CNNs were responsible for major breakthroughs in Image Classification and are the core of most Computer Vision systems today, from Facebook’s automated photo tagging to self-driving cars.

What is Convolution

below is a Convolution with 3x3 Filter.

as you can see, a convolution is like a sliding window function applied to a matrix. the sliding window is called a kernel, filter or feature detector.

Here we use a 3×3 filter, multiply its values element-wise with the original matrix, then sum them up. To get the full convolution we do this for each element by sliding the filter over the whole matrix.


What are CNNs

CNNs are basically just several layers of convolutions with nonlinear activation functions like ReLU or tanh applied to the results.

In a traditional feedforward neural network we connect each input neuron to each output neuron in the next layer. That’s also called a fully connected layer, or affine layer.
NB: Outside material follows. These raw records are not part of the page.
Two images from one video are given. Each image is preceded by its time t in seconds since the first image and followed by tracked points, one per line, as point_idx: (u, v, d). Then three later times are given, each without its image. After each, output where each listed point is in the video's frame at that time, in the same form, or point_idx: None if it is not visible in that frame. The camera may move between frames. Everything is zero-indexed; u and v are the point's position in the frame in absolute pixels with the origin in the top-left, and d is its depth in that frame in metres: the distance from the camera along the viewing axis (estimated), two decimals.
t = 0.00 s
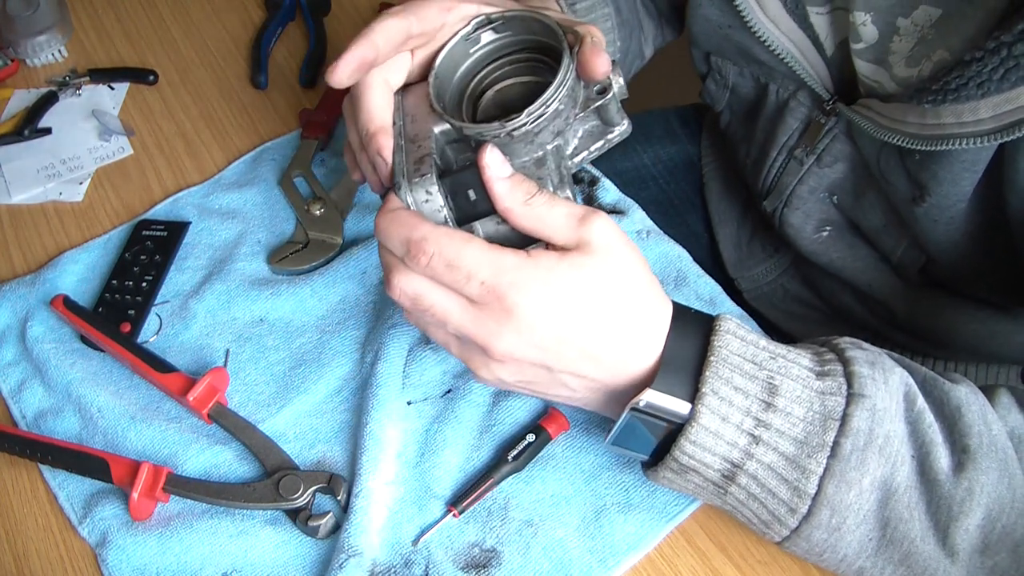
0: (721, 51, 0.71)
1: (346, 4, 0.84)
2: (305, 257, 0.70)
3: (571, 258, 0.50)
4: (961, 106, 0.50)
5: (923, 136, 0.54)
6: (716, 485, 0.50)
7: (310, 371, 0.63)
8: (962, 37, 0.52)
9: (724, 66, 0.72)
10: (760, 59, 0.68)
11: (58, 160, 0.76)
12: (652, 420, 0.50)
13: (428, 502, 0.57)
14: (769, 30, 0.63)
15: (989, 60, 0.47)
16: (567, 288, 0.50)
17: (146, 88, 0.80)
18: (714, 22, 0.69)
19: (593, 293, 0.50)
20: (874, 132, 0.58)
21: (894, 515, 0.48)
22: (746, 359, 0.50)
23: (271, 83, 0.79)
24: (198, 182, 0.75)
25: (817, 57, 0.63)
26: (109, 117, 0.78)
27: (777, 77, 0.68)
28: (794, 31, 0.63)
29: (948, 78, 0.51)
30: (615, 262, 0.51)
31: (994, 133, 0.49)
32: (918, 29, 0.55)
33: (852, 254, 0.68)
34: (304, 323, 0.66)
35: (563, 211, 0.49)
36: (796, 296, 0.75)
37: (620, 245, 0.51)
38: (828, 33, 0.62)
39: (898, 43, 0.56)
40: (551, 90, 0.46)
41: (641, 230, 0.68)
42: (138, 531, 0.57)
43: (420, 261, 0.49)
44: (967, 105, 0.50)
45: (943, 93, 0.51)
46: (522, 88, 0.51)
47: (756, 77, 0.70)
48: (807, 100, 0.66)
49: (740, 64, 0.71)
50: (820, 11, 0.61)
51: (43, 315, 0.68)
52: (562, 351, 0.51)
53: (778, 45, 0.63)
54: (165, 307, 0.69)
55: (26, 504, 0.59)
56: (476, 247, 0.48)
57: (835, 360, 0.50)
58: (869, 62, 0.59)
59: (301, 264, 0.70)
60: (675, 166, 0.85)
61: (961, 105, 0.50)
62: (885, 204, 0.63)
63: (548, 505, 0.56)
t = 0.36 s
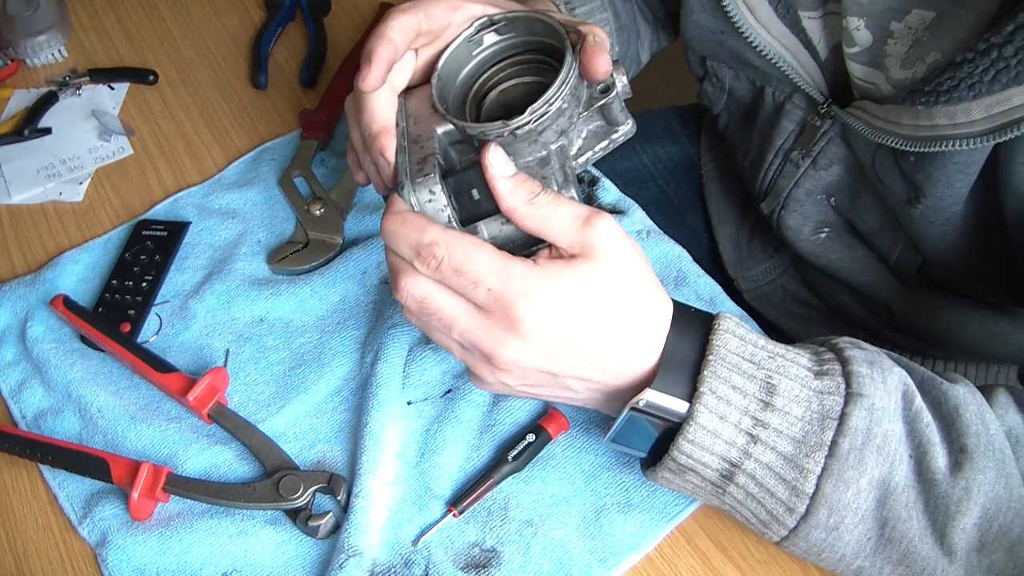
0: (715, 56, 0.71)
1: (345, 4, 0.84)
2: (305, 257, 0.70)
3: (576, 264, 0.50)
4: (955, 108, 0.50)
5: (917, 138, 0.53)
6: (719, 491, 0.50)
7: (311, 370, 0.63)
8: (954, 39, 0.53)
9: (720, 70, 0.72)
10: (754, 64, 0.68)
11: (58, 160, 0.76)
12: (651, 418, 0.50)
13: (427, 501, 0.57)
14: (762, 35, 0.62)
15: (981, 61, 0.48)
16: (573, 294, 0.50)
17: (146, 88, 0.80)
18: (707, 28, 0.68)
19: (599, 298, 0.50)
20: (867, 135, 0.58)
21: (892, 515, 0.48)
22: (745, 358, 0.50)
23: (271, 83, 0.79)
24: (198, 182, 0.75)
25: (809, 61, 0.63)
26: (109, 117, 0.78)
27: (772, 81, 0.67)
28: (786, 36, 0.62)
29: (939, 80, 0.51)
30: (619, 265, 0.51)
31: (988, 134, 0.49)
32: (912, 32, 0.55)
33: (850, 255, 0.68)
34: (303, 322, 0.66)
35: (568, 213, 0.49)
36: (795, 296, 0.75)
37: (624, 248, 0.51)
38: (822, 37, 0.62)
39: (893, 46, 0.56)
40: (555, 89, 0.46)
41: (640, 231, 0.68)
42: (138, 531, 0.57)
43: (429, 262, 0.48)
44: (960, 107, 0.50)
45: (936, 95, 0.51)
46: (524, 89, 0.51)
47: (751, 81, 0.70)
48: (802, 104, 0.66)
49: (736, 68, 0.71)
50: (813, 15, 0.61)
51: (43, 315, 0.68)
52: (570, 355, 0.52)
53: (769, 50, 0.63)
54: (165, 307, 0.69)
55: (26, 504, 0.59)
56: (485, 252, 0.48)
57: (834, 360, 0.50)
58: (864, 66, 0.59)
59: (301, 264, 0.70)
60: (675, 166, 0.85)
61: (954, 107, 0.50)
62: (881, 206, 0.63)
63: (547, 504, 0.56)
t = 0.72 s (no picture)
0: (722, 53, 0.71)
1: (346, 4, 0.84)
2: (305, 257, 0.70)
3: (548, 279, 0.50)
4: (955, 105, 0.50)
5: (919, 135, 0.54)
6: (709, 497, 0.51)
7: (310, 371, 0.63)
8: (959, 38, 0.52)
9: (726, 67, 0.72)
10: (760, 63, 0.68)
11: (58, 160, 0.76)
12: (647, 431, 0.50)
13: (427, 502, 0.57)
14: (768, 35, 0.63)
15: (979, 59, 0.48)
16: (548, 305, 0.49)
17: (146, 88, 0.80)
18: (713, 29, 0.69)
19: (575, 310, 0.50)
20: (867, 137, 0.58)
21: (894, 516, 0.48)
22: (740, 366, 0.50)
23: (271, 83, 0.79)
24: (198, 182, 0.75)
25: (815, 57, 0.63)
26: (109, 117, 0.78)
27: (778, 78, 0.68)
28: (792, 34, 0.63)
29: (940, 77, 0.51)
30: (592, 277, 0.50)
31: (988, 131, 0.49)
32: (915, 31, 0.55)
33: (852, 253, 0.68)
34: (303, 323, 0.66)
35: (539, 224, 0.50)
36: (797, 295, 0.75)
37: (597, 260, 0.51)
38: (828, 36, 0.62)
39: (897, 45, 0.57)
40: (524, 96, 0.47)
41: (641, 230, 0.68)
42: (138, 531, 0.57)
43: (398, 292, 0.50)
44: (960, 104, 0.50)
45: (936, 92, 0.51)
46: (495, 101, 0.51)
47: (758, 78, 0.70)
48: (809, 101, 0.66)
49: (742, 65, 0.70)
50: (819, 13, 0.62)
51: (42, 315, 0.68)
52: (552, 372, 0.51)
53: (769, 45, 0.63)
54: (165, 307, 0.69)
55: (27, 504, 0.59)
56: (452, 277, 0.49)
57: (830, 364, 0.50)
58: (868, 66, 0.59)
59: (301, 264, 0.69)
60: (676, 165, 0.85)
61: (954, 104, 0.50)
62: (884, 205, 0.63)
63: (547, 505, 0.56)
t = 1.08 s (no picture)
0: (721, 52, 0.71)
1: (345, 3, 0.85)
2: (306, 257, 0.70)
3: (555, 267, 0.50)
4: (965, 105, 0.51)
5: (923, 136, 0.54)
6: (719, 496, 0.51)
7: (310, 371, 0.63)
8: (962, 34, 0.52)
9: (725, 67, 0.72)
10: (762, 57, 0.68)
11: (58, 160, 0.76)
12: (652, 426, 0.50)
13: (427, 502, 0.57)
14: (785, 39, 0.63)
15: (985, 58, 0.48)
16: (555, 299, 0.49)
17: (146, 88, 0.80)
18: (719, 16, 0.69)
19: (580, 301, 0.50)
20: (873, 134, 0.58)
21: (895, 517, 0.48)
22: (745, 363, 0.50)
23: (271, 83, 0.79)
24: (198, 182, 0.75)
25: (816, 52, 0.63)
26: (109, 117, 0.78)
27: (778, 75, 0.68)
28: (798, 27, 0.63)
29: (944, 77, 0.51)
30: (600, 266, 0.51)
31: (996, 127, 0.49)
32: (916, 24, 0.55)
33: (851, 254, 0.68)
34: (303, 323, 0.66)
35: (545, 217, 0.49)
36: (796, 296, 0.75)
37: (604, 250, 0.51)
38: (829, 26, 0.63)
39: (896, 38, 0.57)
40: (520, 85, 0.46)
41: (640, 230, 0.68)
42: (138, 531, 0.57)
43: (403, 280, 0.49)
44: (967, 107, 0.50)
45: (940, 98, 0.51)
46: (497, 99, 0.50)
47: (757, 78, 0.70)
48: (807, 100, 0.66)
49: (741, 64, 0.71)
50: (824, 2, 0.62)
51: (42, 315, 0.68)
52: (560, 364, 0.51)
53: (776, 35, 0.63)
54: (165, 307, 0.69)
55: (27, 504, 0.59)
56: (460, 266, 0.48)
57: (835, 362, 0.50)
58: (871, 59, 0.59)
59: (301, 264, 0.70)
60: (675, 166, 0.85)
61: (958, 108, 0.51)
62: (884, 205, 0.63)
63: (547, 505, 0.56)
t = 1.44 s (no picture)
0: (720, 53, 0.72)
1: (345, 4, 0.85)
2: (306, 257, 0.70)
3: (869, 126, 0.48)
4: None
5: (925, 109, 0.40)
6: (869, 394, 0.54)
7: (311, 371, 0.63)
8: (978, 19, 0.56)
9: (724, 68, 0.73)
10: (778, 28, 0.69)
11: (58, 161, 0.76)
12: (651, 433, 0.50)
13: (427, 502, 0.57)
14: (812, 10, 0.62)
15: None
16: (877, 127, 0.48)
17: (146, 88, 0.80)
18: None
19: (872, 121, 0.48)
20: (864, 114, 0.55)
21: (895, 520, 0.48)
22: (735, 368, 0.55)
23: (270, 83, 0.79)
24: (198, 182, 0.75)
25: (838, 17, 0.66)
26: (109, 118, 0.78)
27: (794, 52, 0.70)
28: None
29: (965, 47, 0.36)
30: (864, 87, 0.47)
31: None
32: None
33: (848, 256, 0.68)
34: (303, 324, 0.66)
35: (832, 25, 0.47)
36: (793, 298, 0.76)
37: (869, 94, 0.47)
38: None
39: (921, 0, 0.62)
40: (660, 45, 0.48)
41: (640, 230, 0.68)
42: (138, 531, 0.57)
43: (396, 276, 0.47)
44: None
45: None
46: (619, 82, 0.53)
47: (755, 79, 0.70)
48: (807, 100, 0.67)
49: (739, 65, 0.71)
50: None
51: (43, 315, 0.68)
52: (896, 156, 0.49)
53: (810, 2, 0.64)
54: (164, 307, 0.69)
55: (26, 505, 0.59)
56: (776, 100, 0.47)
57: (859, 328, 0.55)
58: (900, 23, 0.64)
59: (301, 264, 0.69)
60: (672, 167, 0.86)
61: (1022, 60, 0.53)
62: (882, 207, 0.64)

In CNNs we don’t do that. Instead, we use convolutions over the input layer to compute the output. This results in local connections, where each region of the input is connected to a neuron in the output. Each layer applies different filters, typically hundreds or thousands like the ones showed above, and combines their results. There’s also something something called pooling (subsampling) layers,During the training phase, a CNN automatically learns the values of its filters based on the task you want to perform.

For example, in Image Classification a CNN may learn to detect edges from raw pixels in the first layer, then use the edges to detect simple shapes in the second layer, and then use these shapes to deter higher-level features, such as facial shapes in higher layers. The last layer is then a classifier that uses these high-level features.